(Items from a dataset)
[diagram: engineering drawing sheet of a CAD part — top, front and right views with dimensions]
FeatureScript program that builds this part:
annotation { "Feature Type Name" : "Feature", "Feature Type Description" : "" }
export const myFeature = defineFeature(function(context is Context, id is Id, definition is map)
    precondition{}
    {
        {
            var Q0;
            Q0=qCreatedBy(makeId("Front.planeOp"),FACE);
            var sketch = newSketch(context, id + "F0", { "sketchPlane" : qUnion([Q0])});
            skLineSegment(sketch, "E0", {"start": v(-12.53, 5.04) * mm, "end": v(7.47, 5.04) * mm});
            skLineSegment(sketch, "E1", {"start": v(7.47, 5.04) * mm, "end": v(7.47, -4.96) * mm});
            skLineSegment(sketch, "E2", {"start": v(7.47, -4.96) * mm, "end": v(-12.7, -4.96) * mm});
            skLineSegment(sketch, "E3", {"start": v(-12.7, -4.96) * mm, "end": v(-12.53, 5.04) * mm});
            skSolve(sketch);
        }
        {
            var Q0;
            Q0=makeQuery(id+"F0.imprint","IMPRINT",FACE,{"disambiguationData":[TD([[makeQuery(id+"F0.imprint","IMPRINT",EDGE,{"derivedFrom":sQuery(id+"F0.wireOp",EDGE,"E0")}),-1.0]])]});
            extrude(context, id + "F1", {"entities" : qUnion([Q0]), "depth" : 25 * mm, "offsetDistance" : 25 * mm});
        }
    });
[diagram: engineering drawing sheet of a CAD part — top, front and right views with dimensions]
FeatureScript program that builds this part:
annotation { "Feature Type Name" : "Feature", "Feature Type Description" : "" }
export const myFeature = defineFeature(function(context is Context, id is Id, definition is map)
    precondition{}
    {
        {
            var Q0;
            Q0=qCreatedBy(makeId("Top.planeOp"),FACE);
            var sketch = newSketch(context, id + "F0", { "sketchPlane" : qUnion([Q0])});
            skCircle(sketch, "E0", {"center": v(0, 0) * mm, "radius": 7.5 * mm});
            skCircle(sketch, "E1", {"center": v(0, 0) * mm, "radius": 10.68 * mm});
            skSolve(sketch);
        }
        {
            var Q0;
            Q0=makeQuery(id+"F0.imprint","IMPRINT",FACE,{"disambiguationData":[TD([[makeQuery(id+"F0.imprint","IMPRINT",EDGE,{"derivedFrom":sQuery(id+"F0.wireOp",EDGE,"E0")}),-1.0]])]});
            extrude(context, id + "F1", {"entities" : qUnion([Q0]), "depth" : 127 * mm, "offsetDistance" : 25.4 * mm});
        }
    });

→ What you will do:
Please pull out every line in the items above that contains the string "offsetDistance".

→ Response for this exercise:
            extrude(context, id + "F1", {"entities" : qUnion([Q0]), "depth" : 25 * mm, "offsetDistance" : 25 * mm});
            extrude(context, id + "F1", {"entities" : qUnion([Q0]), "depth" : 127 * mm, "offsetDistance" : 25.4 * mm});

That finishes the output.